Neural Honeytrace: Plug&Play Watermarking Framework against Model Extraction Attacks
Yixiao Xu, Binxing Fang, Rui Wang, Yinghai Zhou, Yuan Liu, Mohan Li, Zhihong Tian
TL;DR
This paper proposes Neural Honeytrace, a plug-and-play watermarking framework that operates without retraining, designing a training-free multi-step transmission strategy that leverages the long-tailed effect of backdoor learning to achieve efficient and robust watermark embedding.
Abstract
Triggerable watermarking enables model owners to assert ownership against model extraction attacks. However, most existing approaches require additional training, which limits post-deployment flexibility, and the lack of clear theoretical foundations makes them vulnerable to adaptive attacks.
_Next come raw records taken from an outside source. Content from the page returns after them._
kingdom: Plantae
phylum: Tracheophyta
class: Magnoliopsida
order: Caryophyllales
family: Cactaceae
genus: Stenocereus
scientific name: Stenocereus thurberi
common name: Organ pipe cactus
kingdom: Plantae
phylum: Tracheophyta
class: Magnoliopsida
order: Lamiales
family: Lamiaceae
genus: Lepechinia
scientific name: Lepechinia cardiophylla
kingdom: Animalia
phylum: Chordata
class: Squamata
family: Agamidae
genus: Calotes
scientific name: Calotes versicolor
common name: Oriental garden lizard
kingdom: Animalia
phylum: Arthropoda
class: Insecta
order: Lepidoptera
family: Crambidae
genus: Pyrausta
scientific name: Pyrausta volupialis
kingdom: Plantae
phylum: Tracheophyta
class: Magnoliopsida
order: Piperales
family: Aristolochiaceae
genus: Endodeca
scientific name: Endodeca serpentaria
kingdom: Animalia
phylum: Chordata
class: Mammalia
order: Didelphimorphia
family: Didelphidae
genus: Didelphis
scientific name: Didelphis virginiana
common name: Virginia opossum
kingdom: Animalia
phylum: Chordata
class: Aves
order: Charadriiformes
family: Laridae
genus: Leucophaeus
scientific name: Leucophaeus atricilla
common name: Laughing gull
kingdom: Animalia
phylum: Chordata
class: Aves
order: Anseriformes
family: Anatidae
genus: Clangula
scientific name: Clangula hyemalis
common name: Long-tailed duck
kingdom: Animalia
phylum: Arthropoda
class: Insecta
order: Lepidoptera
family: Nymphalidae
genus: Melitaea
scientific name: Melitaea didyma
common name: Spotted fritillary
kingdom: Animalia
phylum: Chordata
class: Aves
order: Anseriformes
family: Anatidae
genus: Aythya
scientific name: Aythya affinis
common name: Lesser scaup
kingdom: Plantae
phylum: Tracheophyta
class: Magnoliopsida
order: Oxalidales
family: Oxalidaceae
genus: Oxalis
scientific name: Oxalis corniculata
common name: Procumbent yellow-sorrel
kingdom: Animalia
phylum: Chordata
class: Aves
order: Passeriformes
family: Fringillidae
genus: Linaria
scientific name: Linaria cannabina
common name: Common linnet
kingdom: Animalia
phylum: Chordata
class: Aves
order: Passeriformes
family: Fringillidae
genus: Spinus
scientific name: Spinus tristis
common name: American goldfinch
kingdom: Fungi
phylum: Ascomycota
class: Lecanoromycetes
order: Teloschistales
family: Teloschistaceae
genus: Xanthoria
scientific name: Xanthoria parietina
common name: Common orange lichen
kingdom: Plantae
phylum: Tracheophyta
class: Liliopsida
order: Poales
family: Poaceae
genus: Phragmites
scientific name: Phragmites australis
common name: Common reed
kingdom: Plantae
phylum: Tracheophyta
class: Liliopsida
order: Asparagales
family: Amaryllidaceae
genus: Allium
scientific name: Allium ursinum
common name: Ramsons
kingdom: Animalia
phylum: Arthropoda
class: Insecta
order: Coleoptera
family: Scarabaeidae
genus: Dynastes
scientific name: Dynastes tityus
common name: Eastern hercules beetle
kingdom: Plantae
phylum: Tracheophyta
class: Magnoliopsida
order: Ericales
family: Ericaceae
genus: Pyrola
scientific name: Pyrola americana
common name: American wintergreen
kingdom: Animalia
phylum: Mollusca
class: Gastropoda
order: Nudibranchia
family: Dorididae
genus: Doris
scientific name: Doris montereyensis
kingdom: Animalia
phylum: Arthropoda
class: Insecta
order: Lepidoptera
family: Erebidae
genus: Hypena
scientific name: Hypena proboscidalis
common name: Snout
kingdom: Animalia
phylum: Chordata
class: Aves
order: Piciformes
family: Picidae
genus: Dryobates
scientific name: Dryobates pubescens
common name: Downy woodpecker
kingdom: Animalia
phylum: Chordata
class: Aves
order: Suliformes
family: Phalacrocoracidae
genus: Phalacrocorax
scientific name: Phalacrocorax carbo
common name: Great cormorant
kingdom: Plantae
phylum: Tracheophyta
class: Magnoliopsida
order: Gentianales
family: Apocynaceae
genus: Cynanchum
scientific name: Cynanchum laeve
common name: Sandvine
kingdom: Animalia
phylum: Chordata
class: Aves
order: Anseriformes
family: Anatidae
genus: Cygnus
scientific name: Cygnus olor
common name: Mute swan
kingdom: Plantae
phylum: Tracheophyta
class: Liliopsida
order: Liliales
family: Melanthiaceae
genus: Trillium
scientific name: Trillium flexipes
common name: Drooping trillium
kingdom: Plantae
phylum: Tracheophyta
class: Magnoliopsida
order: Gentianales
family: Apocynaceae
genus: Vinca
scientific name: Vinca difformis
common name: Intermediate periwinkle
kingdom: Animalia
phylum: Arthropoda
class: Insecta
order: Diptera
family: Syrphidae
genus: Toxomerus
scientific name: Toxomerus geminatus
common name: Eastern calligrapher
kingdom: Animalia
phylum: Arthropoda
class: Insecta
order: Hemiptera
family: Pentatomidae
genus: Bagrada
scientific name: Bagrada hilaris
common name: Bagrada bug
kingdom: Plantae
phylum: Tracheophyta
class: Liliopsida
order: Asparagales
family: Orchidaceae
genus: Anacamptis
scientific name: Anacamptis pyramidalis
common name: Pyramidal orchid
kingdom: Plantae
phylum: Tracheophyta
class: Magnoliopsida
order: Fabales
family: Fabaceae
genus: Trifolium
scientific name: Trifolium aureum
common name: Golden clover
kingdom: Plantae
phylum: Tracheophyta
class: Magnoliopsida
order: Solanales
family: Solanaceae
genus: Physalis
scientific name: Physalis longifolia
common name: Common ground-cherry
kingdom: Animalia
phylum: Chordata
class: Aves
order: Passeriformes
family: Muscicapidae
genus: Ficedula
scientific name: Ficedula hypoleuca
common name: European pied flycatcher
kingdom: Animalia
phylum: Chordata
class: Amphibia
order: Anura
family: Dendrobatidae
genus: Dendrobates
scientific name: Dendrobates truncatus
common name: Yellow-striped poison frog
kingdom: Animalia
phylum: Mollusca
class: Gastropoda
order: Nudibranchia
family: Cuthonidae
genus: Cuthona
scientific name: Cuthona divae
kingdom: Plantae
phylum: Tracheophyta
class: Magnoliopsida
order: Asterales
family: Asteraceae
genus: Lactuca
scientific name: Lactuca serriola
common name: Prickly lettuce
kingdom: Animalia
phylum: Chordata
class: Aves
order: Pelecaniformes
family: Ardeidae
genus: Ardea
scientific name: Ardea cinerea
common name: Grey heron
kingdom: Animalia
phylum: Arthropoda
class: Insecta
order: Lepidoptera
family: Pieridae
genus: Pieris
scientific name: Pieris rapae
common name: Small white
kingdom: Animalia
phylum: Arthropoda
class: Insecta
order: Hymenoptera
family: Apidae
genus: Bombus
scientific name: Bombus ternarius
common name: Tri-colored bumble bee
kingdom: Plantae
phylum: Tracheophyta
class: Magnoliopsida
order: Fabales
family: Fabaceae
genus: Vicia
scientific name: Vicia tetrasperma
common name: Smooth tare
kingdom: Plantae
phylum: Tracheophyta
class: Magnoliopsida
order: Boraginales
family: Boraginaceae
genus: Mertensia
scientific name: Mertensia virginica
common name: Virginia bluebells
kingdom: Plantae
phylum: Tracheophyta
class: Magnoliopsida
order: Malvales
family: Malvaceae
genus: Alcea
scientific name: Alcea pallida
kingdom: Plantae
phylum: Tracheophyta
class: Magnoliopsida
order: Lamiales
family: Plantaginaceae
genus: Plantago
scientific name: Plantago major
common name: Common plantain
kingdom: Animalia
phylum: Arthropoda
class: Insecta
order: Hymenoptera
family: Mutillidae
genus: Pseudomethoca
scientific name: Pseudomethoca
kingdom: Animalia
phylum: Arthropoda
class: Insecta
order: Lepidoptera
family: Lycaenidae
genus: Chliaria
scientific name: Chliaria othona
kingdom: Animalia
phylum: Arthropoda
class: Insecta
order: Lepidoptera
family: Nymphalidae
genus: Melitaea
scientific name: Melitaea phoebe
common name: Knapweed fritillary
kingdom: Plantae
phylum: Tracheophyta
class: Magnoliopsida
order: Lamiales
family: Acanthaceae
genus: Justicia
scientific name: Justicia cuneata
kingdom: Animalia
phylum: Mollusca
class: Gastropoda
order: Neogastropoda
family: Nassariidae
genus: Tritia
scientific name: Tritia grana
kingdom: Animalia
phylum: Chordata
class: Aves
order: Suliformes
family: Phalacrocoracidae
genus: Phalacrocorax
In this paper, we propose Neural Honeytrace, a plug-and-play watermarking framework that operates without retraining. We redefine the watermark transmission mechanism from an information perspective, designing a training-free multi-step transmission strategy that leverages the long-tailed effect of backdoor learning to achieve efficient and robust watermark embedding. Extensive experiments demonstrate that Neural Honeytrace reduces the average number of queries required for a worst-case t-test-based ownership verification to as low as $2\%$ of existing methods, while incurring zero training cost.